Cómo saber si a tu perro le afecta el frío
Dado que los animales no siempre detienen su marcha por entusiasmo, los dueños deben estar atentos a los cambios corporales durante la caminata. Entre los principales indicadores de incomodidad o hipotermia incipiente se destacan:
- Temblores corporales y llanto.
- Levantamiento alternado de las patas para evitar el contacto prolongado con el suelo congelado.
- Caminata encorvada, lentitud o negativa a avanzar.
- Búsqueda constante de refugio o de calor en las piernas del tutor.
Ante cualquiera de estos comportamientos, los expertos aconsejan interrumpir de inmediato el paseo, regresar al hogar y abrigar al animal. En días de lluvias intensas o granizo, lo recomendable es suspender la salida y reemplazarla por juegos en el interior.
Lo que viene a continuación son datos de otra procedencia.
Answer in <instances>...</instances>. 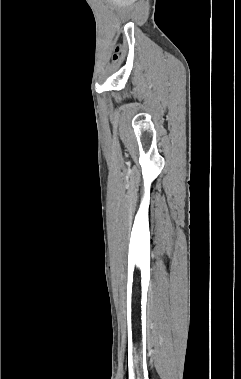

Cuidado de almohadillas, ropa y nutrición
Las extremidades son las zonas más expuestas a las congelaciones. Al regresar de la calle, es fundamental secar minuciosamente el vientre, las patas y las almohadillas, ya que la humedad acumulada irrita la piel y puede generar grietas o infecciones. Si el animal camina sobre superficies heladas, se aconseja aplicar bálsamos hidratantes específicos o evaluar el uso de botas de protección.
Respecto al abrigo, el uso de capas o camperas es sumamente útil para razas pequeñas o de piel delicada. Las prendas deben permitir la libre movilidad y respiración, y mantenerse siempre limpias y secas.
Un error habitual durante la temporada invernal es sobrealimentar a los animales bajo la premisa de que «gastan más energía para mantener el calor». Salvo que se trate de perros de trabajo al aire libre, la reducción del tiempo de paseo suele derivar en un menor gasto calórico general, por lo que se debe ajustar la ración diaria para evitar el sobrepeso.
Para compensar los paseos más breves, los veterinarios sugieren fomentar la actividad cognitiva y física dentro del hogar mediante juguetes interactivos, juegos de olfato con premios escondidos o pequeñas pistas de obstáculos caseras, garantizando así que el perro se mantenga estimulado sin exponerse a los rigores del clima exterior.